College Track’s Bell Ringing Tradition Celebrates Milestone on the Journey to a Bachelor’s Degree
Oakland, CA (May 3) It’s the beginning of college acceptance season, and in the 12 College Track centers in California, Colorado, Louisiana, and the D.C. Metro area, our high school seniors are nervously opening envelopes from schools across the nation.
Developing a college list is a deliberative process for College Track scholars, one that starts with declaring their dreams in 10th grade. As they later tour college campuses, explore academic programs, and write (and rewrite) their personal statements, scholars begin refining their ideas of what they want from their college experience. Guided by College Track’s coaches, they consider overall affordability, graduation rates, financial aid availability, and much more. Last year, College Track seniors applied to an average of eight schools each, and they celebrated an astonishing 98% acceptance rate to four-year universities.

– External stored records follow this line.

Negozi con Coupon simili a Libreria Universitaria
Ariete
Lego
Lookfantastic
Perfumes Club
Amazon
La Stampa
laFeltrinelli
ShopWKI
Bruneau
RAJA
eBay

To commemorate all that hard work, College Track has a longstanding tradition of having seniors ring a bell and announce where they’ve been accepted, as all the other scholars and staff cheer them on. Started in College Track’s inaugural center in East Palo Alto (EPA) around 2002, the tradition began with a cowbell that students would ring while sitting on a chair that staff called “the throne.” Bernadette Butler, College Track’s former National Director of Individual Philanthropy who was EPA’s Academic Affairs Director at the time, says: “We really just wanted to make it clear to all the scholars what a special moment this was—the end of one stage of their journey and the beginning of a new and exciting one.”
College Track East Palo Alto moved from that cowbell to a gong that seniors would strike after they submitted a college application—which could be very late at night. It now has a dedicated senior bell installed outside of the senior room. “It is very sacred, and students know its bad juju to ring it before they are seniors,” says Site Director June Afshar. She adds that in May, “Seniors announce where they have decided to attend during [our community] circle, as we want all of the younger students to see where they will be in a few short years.”
At the Durant Center, College Track’s center in Suitland, Maryland, which just sent its first class off to college in June 2022, the bell-ringing tradition is only in its second year. “Our seniors are proud of their peers, and our younger students are inspired to see the hard work really paying off,” says Site Director Johnel Trammell. It’s easy for our younger students to lose sight of the end goal of college when they’re in the thick of things in high school, so the bell ringing really helps bring everything into perspective for them.”
Not all College Track locations have a senior bell. But they all celebrate that incredible milestone moment of being accepted to a college for which scholars have spent years preparing themselves academically, socially, and emotionally. At College Track Watts, students write where they got admitted on the senior wall, as classmates share in a round of applause.
Other centers have had their bells so long that they’ve invented new traditions around them. During College Track San Francisco’s New Student Orientation this year, the incoming group was introduced to the bell on the center’s second floor mezzanine, then asked to proclaim their dream college from the second floor while the staff and their families cheered from the bottom.
”No ringing of the bell yet, of course,” says Site Director Katherine DeVinna. For that special moment, they will have to wait—their hard work will pay off in due time.